Friday, February 29, 2008

Bond Insurance Fate Murky As Week Ends

A Week of Twists and Turns Did Not Produce Clarity for Troubled Bond Insurance Industry

NEW YORK (AP) -- Investors in the bond insurance industry could be forgiven for being confused on Friday.

In the course of a few hours, investor Wilbur Ross pumped $1 billion into Assured Guaranty Ltd., MBIA Inc. warned it will have to take more write-downs and Moody's said Ambac Financial Group Inc. has almost raised enough capital to keep its rating -- but not quite enough yet.

"We've gotten a lot of conflicting information this week and don't know how things will turn out," said Bob Nelson, a municipal market analyst at Thomson Financial.

Earlier this week MBIA saw its crucial "AAA" rating affirmed by Moody's, and Standard & Poor's affirmed both MBIA and Ambac's ratings. But many investors questioned whether the bond insurers actually have adequate capital, given their heavy exposure to subprime debt and the likelihood of new defaults on it.

"It looks like the ratings agencies just put their stamp of approval on MBIA and Ambac to give them more time to hunt for bailout money," said Mirko Mikelic, fixed-income portfolio manager at Fifth Third Asset Management.

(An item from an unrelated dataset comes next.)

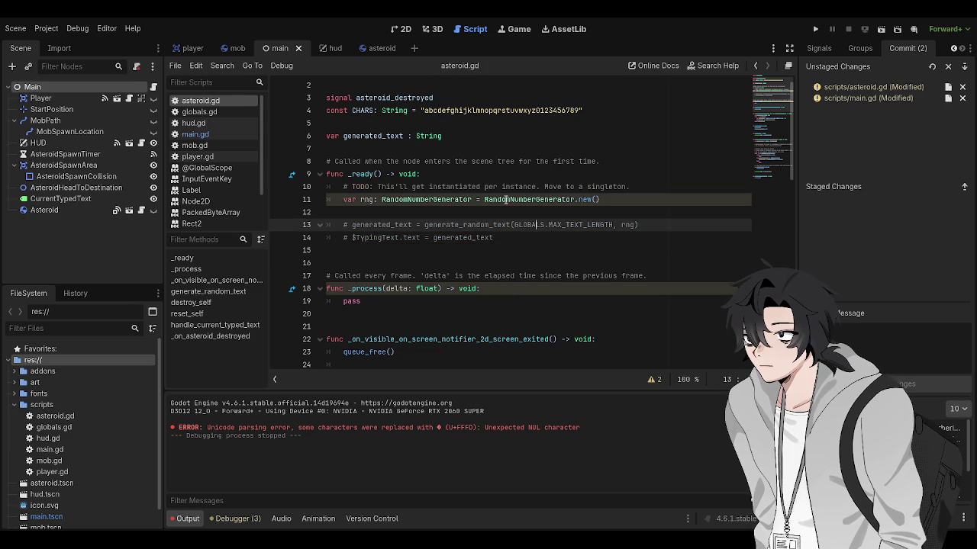
{"action": "scroll", "coordinate": [480, 221], "scroll_direction": "down", "scroll_amount": 2}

Throughout the week investors kept their eyes on a joint public-private effort led by New York State Insurance Superintendent Eric Dinallo to secure billions of dollars for MBIA and Ambac. Hopes for a bailout announcement early in the week spurred some robust stock market rallies, as a rescue of the insurers would help banks and investors also exposed to subprime debt. But by week's end there was no rescue plan.

"I would give the bailout plan a 50 percent chance at this point," said Mikelic. "The devil is always in the details. And the problem is that the possible investors in it all have different agendas. How can they agree on how to make it work?"

Global banks involved in the talks like Citigroup Inc. and HSBC may merely aspire to protect their own capital adequacy by avoiding more subprime write-downs, he said. On the other hand, private investors generally invest only in ventures likely to earn them double-digits returns. It would be hard to structure an investment opportunity for investors with such divergent goals.

Meanwhile, deep-pockets investors like Ross and Warren Buffett so far appear interested mainly in the desirable municipal bond business. After announcing the Assured Guaranty investment Friday, Ross said that he would continue to participate in Dinallo's efforts to find capital for the insurers.

For his part, Buffett in January opened his own bond insurance company. That firm already has done insurance deals for municipal bonds in New York State and is seeking credentials to operate in other states.

Earlier in the year Buffett made an offer that would essentially have let him buy the desirable municipal bond insurance divisions of Ambac and MBIA while sticking them with their high-risk structured instruments side. Neither company leapt at an offer to let go of their traditional cash cow.

High levels of anxiety over the fate of the insurers led to numerous failures for short-term auction rate securities sales in February and drove municipal borrowing rates up to unheard-of levels. The damage even filtered into longer-term municipal bonds and corporate debt, stalwart asset classes generally held in high esteem by pension funds and other careful investors.

All this has investors longing of their usual savior, the government.

"It is hard to imagine a nongovernment entity having deep enough pocks to save the structured business," said T.J. Marta, fixed-income analyst at RBC Capital Markets. "And at this point I am not sure how you get out of this without a government bailout. I guess the government might step in yet, but they haven't yet."